With an influx of new spectrum, new networks coming online and new services to run over those networks, one might say that venture capitalists are backing both the tortoise and the hare to win in wireless.
The interest in the quick-changing, what’s-hot-next consumer application space isn’t new, but infrastructure often is relegated to a dark-horse position in the industry. However, the recent spectrum auctions along with seeking network support for new services have given the space new momentum.
This May, according to a report by Rutberg & Co., wireless companies received $241 million in venture capital funding – and more than 55% of that money went to companies working on carrier or enterprise infrastructure. Another 20% of the money funded projects in the consumer application space.
No more paper price tags
In the enterprise infrastructure space are companies such as San Jose-based Altierre Corp., which wants to use wireless and RFID technology to replace retailers’ paper price tags.
Altierre received $8 million in its most recent round of funding, bringing its Series C total to around $30 million. The company, which has raised a total of $60 million, designs wireless systems for retailers, with a focus on grocery stores, to replace the paper price tags and thousands of manual price changes each week, which traditionally have been a point of pain in that industry. Beyond the inconvenience to customers of being charged an incorrect price when the current system fails, grocery giant Safeway Inc. recently paid $2.7 million to settle a lawsuit brought by six California counties based on pricing inaccuracies that led to customers being overcharged.
“They spend a bunch of effort in every retail store trying to basically solve this problem, doing it with paper and labor,” said Sunit Saxena, chairman and CEO of Altierre. “We’re not looking at this as a wireless problem, but an information problem.”
The electronic tags can display not only pricing, but messaging for customers, according to Saxena. Altierre developed its system in partnership with retailers, and Saxena said that its Electronic Shelf Tags are being used in several undisclosed stores and expects wider use this year, with major rollouts next year.
Back to backhaul
On the carrier infrastructure side are companies such as Telecom Transport Management Inc. which recently raised $20 million in venture capital funding to continue its capital expansion. The company uses microwave technology to provide backhaul services to wireless carriers; the backhaul market is one expected to undergo rapid growth in conjunction with the use of more data-heavy applications.

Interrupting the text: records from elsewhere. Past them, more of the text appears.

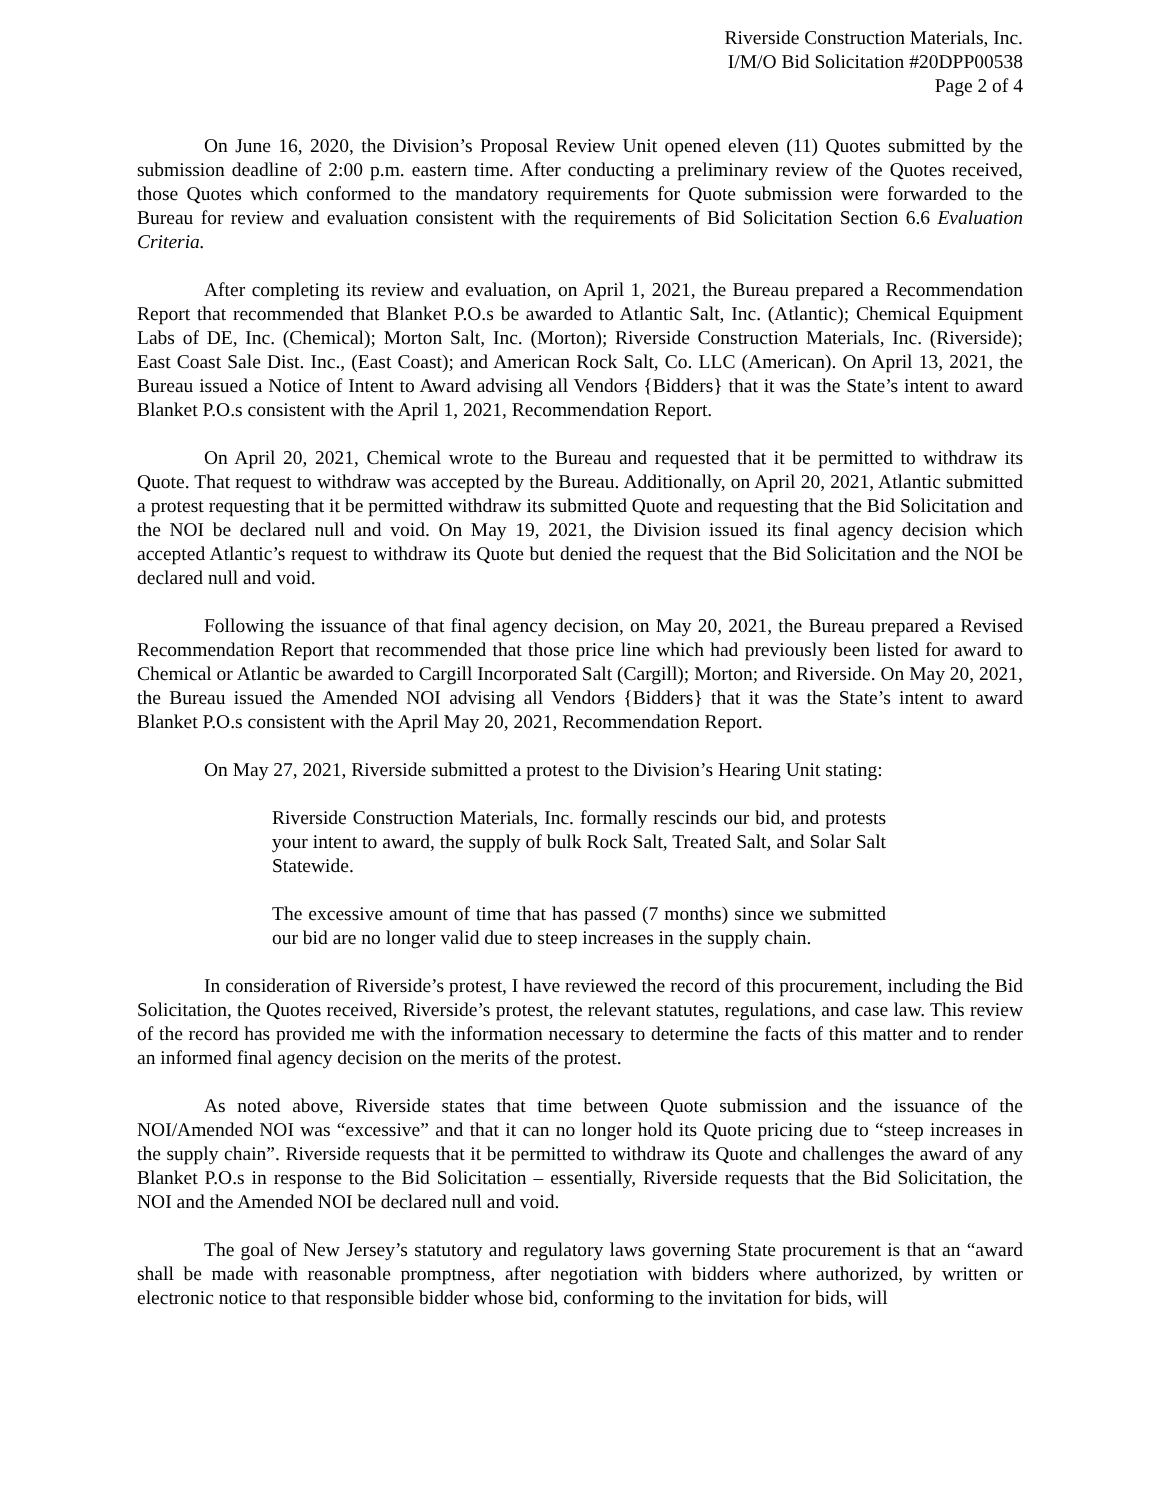Riverside Construction Materials, Inc.
I/M/O Bid Solicitation #20DPP00538
Page 2 of 4
On June 16, 2020, the Division’s Proposal Review Unit opened eleven (11) Quotes submitted by the submission deadline of 2:00 p.m. eastern time. After conducting a preliminary review of the Quotes received, those Quotes which conformed to the mandatory requirements for Quote submission were forwarded to the Bureau for review and evaluation consistent with the requirements of Bid Solicitation Section 6.6 Evaluation Criteria.
After completing its review and evaluation, on April 1, 2021, the Bureau prepared a Recommendation Report that recommended that Blanket P.O.s be awarded to Atlantic Salt, Inc. (Atlantic); Chemical Equipment Labs of DE, Inc. (Chemical); Morton Salt, Inc. (Morton); Riverside Construction Materials, Inc. (Riverside); East Coast Sale Dist. Inc., (East Coast); and American Rock Salt, Co. LLC (American). On April 13, 2021, the Bureau issued a Notice of Intent to Award advising all Vendors {Bidders} that it was the State’s intent to award Blanket P.O.s consistent with the April 1, 2021, Recommendation Report.
On April 20, 2021, Chemical wrote to the Bureau and requested that it be permitted to withdraw its Quote. That request to withdraw was accepted by the Bureau. Additionally, on April 20, 2021, Atlantic submitted a protest requesting that it be permitted withdraw its submitted Quote and requesting that the Bid Solicitation and the NOI be declared null and void. On May 19, 2021, the Division issued its final agency decision which accepted Atlantic’s request to withdraw its Quote but denied the request that the Bid Solicitation and the NOI be declared null and void.
Following the issuance of that final agency decision, on May 20, 2021, the Bureau prepared a Revised Recommendation Report that recommended that those price line which had previously been listed for award to Chemical or Atlantic be awarded to Cargill Incorporated Salt (Cargill); Morton; and Riverside. On May 20, 2021, the Bureau issued the Amended NOI advising all Vendors {Bidders} that it was the State’s intent to award Blanket P.O.s consistent with the April May 20, 2021, Recommendation Report.
On May 27, 2021, Riverside submitted a protest to the Division’s Hearing Unit stating:
Riverside Construction Materials, Inc. formally rescinds our bid, and protests your intent to award, the supply of bulk Rock Salt, Treated Salt, and Solar Salt Statewide.
The excessive amount of time that has passed (7 months) since we submitted our bid are no longer valid due to steep increases in the supply chain.
In consideration of Riverside’s protest, I have reviewed the record of this procurement, including the Bid Solicitation, the Quotes received, Riverside’s protest, the relevant statutes, regulations, and case law. This review of the record has provided me with the information necessary to determine the facts of this matter and to render an informed final agency decision on the merits of the protest.
As noted above, Riverside states that time between Quote submission and the issuance of the NOI/Amended NOI was “excessive” and that it can no longer hold its Quote pricing due to “steep increases in the supply chain”. Riverside requests that it be permitted to withdraw its Quote and challenges the award of any Blanket P.O.s in response to the Bid Solicitation – essentially, Riverside requests that the Bid Solicitation, the NOI and the Amended NOI be declared null and void.
The goal of New Jersey’s statutory and regulatory laws governing State procurement is that an “award shall be made with reasonable promptness, after negotiation with bidders where authorized, by written or electronic notice to that responsible bidder whose bid, conforming to the invitation for bids, will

Mark Hamilton, CEO of TTM, says the company began looking at the backhaul space about five years ago, before data growth really took off – and well before backhaul came to be seen as a possible constraint on its growth.
Hamilton said that awareness of the need for additional backhaul capacity has been growing slowly in recent years, then “increased dramatically over the last six-12 months.”
Some of the factors, he said, were the introduction of Apple Inc.’s iPhone – which showed that a device could radically change how consumers use wireless services – as well as the spectrum auctions, which are expected open up more opportunities for broader networks to carry bandwidth-intensive services such as video that require more backhaul capacity.
“People have started to really see the growth in data that is going to take place, and that’s why it’s been attractive to shareholders and why they have made the investment in it,” said Hamilton.
Brian Clark, general partner at M/C Ventures, agreed that exploring wireless or wired solutions to the lack of backhaul is an area of interest for VC companies.
“We’ve been spending some time looking at how you solve the backhaul problem as data continues its growth,” Clark said. “Solving the backhaul bottleneck is important.”
Integrating channels
While infrastructure heats up, consumer applications continue to draw investment as well – since something has to run over those speedy new networks. KPMG L.L.P. recently surveyed about 300 leaders in the venture capital and digital media space, and the survey results show that the participants expected the mobile sector, along with technology enablers, to receive the most VC investment this year.
“A lot of the excitement is around mobile,” said Packy Kelly, partner and co-leader of KPMG’s venture capital practice. Kelly added that the survey participants expected that rather than wireless operators or traditional media companies, social media sites are expected to be best able to leverage the activity in social networking.
The survey respondents said they overwhelmingly believed that channel integration across TV, PC and mobile was possible, and that while social networking applications would dominate the market in 2009, 76% of them expected the mass adoption of mobile video in the next one-to-three years.
Clark also said that interesting developments are going on in consumer adoption of wireless access to e-mail, and that he expects wireless e-mail to eventually become as commonly used as voice is now.
“More than just having voice on the go, e-mail is going to be just as important over the long run,” Clark said. “The e-mail needs of consumers, not only when they’re at home, but on the road, is going to be a given down the road.”
The iPhone also continues to impact the consumer application space and VC investment there, with Kleiner Perkins Caufield & Byers announcing in March the creation of the $100 million iFund to “back innovators pursuing transformative, high-impact ideas with an eye towards building independent durable companies atop the iPhone/iPod touch platform.”